3°) de mettre à la charge de l'Etat la somme de 1 800 euros qui devra être versée à son avocate au titre de l'article L. 761-1 du code de justice administrative et de l'article 37 de la loi du 10 juillet 1991 relative à l'aide juridique, moyennant la renonciation de cette avocate à percevoir la contribution versée par l'Etat au titre de l'aide juridictionnelle.

Par un mémoire en défense, enregistré le 20 février 2025, le préfet de la

Loire-Atlantique conclut au non-lieu à statuer sur les conclusions aux fins d'annulation et d'injonction et au rejet du surplus des conclusions de la requête.

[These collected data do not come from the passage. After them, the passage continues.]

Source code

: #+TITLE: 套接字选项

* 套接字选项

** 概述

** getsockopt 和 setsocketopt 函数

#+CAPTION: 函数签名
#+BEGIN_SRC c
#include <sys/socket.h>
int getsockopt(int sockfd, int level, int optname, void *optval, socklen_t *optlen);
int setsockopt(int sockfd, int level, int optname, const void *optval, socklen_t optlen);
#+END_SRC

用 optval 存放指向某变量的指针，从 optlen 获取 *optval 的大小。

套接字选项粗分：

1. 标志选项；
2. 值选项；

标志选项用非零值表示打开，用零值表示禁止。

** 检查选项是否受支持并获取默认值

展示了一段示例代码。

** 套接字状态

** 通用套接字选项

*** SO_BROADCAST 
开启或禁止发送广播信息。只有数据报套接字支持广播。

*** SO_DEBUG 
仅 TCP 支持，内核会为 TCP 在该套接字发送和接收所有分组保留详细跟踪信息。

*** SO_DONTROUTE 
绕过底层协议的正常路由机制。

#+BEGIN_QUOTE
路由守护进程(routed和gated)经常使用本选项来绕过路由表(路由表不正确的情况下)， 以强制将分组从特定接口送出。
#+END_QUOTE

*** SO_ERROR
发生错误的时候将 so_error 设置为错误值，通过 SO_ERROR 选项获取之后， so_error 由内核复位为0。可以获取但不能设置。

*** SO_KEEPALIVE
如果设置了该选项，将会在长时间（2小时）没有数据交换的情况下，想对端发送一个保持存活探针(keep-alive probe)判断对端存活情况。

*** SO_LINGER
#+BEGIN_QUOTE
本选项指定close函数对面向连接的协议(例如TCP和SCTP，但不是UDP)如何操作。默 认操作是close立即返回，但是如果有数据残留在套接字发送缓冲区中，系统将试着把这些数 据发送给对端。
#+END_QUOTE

Il fait valoir qu'il a délivré à Mme B une carte de résident valable jusqu'au

29 mars 2032.

Mme B a été admise à l'aide juridictionnelle totale par une décision du

31 janvier 2022.

Vu les autres pièces du dossier.

Vu :

- la loi n° 91-647 du 10 juillet 1991 relative à l'aide juridique ;

- le code de justice administrative.

Considérant ce qui suit :

1. Aux termes de l'article R. 222-1 du code de justice administrative : " Les présidents de tribunal administratif (), les premiers vice-présidents des tribunaux () et les présidents de formation de jugement des tribunaux () peuvent, par ordonnance : () 3' Constater qu'il n'y a pas lieu de statuer sur une requête () 5° Statuer sur les requêtes qui ne présentent plus à juger de questions autres que la condamnation prévue à l'article L. 761-1 ou la charge des dépens () " .

2. Par une décision postérieure à l'introduction de la requête, le préfet de la

Loire-Atlantique a délivré à Mme B une carte de résidente valable du 30 mars 2022 au

29 mars 2032. Par suite, les conclusions à fin d'annulation et d'injonction sous astreinte de Mme B sont devenues sans objet. Il n'y a pas lieu d'y statuer.

Sur les frais liés à l'instance :

3. Mme B a obtenu le bénéfice de l'aide juridictionnelle totale. Ainsi, son avocate peut se prévaloir des dispositions des articles L. 761-1 du code de justice administrative et 37 de la loi du 10 juillet 1991. Il y a lieu, dans les circonstances de l'espèce, et sous réserve que Me Rodrigues Devesas, avocate de la requérante renonce à percevoir la somme correspondant à la part contributive de l'Etat, de mettre à la charge de l'Etat la somme de

500 euros.

O R D O N N E :

Article 1er : Il n'y a pas lieu de statuer sur les conclusions de Mme B aux fins d'annulation et d'injonction sous astreinte.

Article 2 : L'Etat versera à Me Rodrigues Devesas une somme de 500 euros en application des dispositions de l'article L. 761-1 du code de justice administrative et de l'article 37 de la loi du 10 juillet 1991, sous réserve qu'elle renonce à percevoir la somme correspondant à la part contributive de l'État.

Article 3 : La présente ordonnance sera notifiée à Mme A B, au préfet de la Loire-Atlantique et à Me Rodrigues Devesas.

Fait à Nantes, le 17 mars 2025.

La présidente,

S. RIMEU

La République mande et ordonne au préfet de la Loire-Atlantique en ce qui le concerne ou à tous commissaires de justice à ce requis en ce qui concerne les voies de droit commun

contre les parties privées, de pourvoir à l'exécution de la présente décision.